――――ありゃりゃ。
コレに火ぃつけたら、せっかくのサンタがドロドロに
溶けてっちゃうじゃねえか。
そんな悪態を心の中でつきながらも、おれは手の中にある小さな
「きっかけ」と「言い訳」に、少しだけ口元を緩めた。
あれは、何年前のことだったか――。
≪Christmas 〜In one year〜≫
***
「ぷれぜんとあげるね。ハイっ!」
「・・・へ?」
さっきまでの泣き顔はどこへやら、母親を見つけた途端急に
元気になったボウズは、おれに笑顔で何か小さな物体を
差し出してきた。
「おじちゃん、きょうは“くりすます”だよ!」
「おれはハタチのおにーさんだっ」
おれの反抗もお構いなしに手渡されたのは小さなサンタクロースの
キャンドル。頭の上から紐が出ているので、どうやらそこに火を
つけるらしい。恐らく誰かの手作りなのだろう。
しかしこれに火をつけたら、何とも恐ろしいことになりそうだ。
「・・・ま、もらっとくよ。ありがとな」
突っ込みどころ満載のキャンドルを満足げに渡していった
“小さなサンタ”は、母親の手に引かれてその姿をさらに
小さくしていった。
さてどうしたもんかと思いつつも、手に持ったままの薬袋の存在を
思い出し、と同時になんとも面倒くさい思考がおれの中を支配し始めた。
このキャンドルを渡す格好の人物を、恥ずかしながらおれは
一人知っている。
やっかいなことにその人物が今どこにいるのか、ほぼ100%の
確率でわかっている。
しかしややこしいことに、おれはその人物に渡せるほどの勇気も
素直さも、自信もないことは百も承知。
ましてやこんな日に。
こんな・・・・・・。
いや、
むしろこの方が良いのかもしれない。
おれたちの関係は、ただの仕事上のパートナーで。
特別な日に特別なことをする必要は無いはずだ。
だからこそ。
今日、熱を出してアパートで休んでいる香。
公園で出くわした厄介な迷子のボウズ。
母親探しに付き合ったお礼にもらった小さなプレゼント。
今日起こった全ての出来事をつなげて、今日という日を一緒に
過ごす「言い訳」にできれば。
教授のところまで行ってもらってきた風邪薬を渡すのに、
照れ隠しの道具に使えれば。
おれたちが仕事以外で一緒にいることには「理由」が必要だ。
香の身を守るため。

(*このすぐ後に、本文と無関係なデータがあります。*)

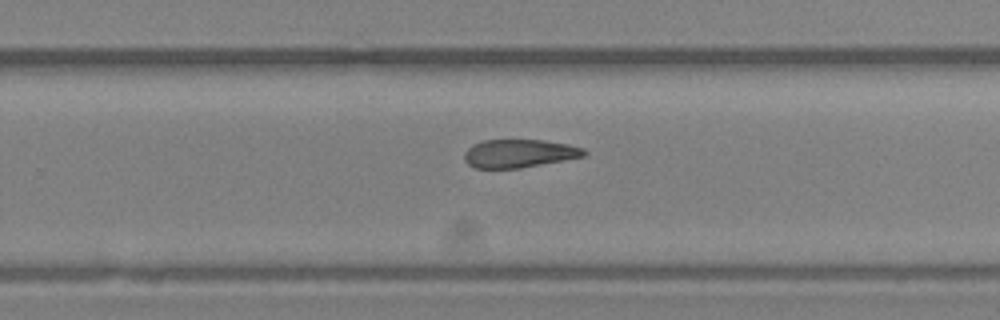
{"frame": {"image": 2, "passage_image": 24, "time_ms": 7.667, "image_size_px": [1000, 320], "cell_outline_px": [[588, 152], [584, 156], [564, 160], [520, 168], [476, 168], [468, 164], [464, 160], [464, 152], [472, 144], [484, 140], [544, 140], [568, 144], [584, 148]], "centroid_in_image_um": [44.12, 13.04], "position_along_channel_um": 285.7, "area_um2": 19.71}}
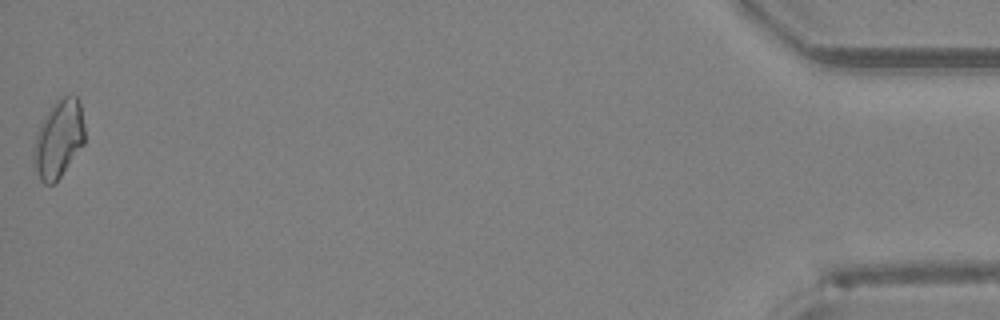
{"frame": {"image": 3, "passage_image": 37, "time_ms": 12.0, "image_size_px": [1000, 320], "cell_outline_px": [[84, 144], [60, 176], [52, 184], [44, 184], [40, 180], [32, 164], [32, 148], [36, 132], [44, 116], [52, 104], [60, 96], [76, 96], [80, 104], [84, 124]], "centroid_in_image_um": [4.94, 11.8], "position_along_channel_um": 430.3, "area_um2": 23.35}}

香の買い物に付き合わされるため。おれの
ナンパ癖を正すため。
気がつくとよく一緒にはいるけれど、理由もなく一緒にいることは
出来ない。それが今のおれと香の関係で。
今日という日に必要なのは、「理由」とちょっとばかしの「勇気」だ。
おれは今も香が寝ているであろう自宅に向かって、歩きだした。
手には薬袋と、小さなサンタ。
不思議と足取りは軽かった。
******************
クリスマスになると、香は今も大事にあのキャンドルを飾っている。
「かおり〜もう今年は火ぃ点けてみれば?キャンドルなんだし」
「だってサンタ溶けちゃうじゃない。・・・それに無くなるのやだもん」
「♪〜」
「あっコラ僚!ライター近づけちゃだめだってば!!」
この他愛のない遣り取りも今年で何度目だろうか。
香によっておれの魔の手から守られ、おかげさまで小さなサンタは
健在だ。
結局あの日、寝ている香の枕元に何も言わないまま置いてきて
しまったサンタ。
風邪薬だって、たまたまかずえに会ってもらったことにして
しまったんだよな。
そんなこともあったな。
数年前の自分に呆れながらも、自然と口元が緩む帰り道。
今日の帰り道の足取りも軽い。でもこれは不思議なことでも
なんでもない。
あの時必要だった「理由」なんて今は必要ない。
ただ、今日という日を一緒にいたいから。
そんな素直なセリフはきっと口には出せないだろう。
いくら前よりも素直に香に向き合えるようになったといっても、
この照れくささはどうしようもない。
そして今、手に持っているケーキの言い訳を考えてしまうのも、
それもまたおれの愛嬌ってことで。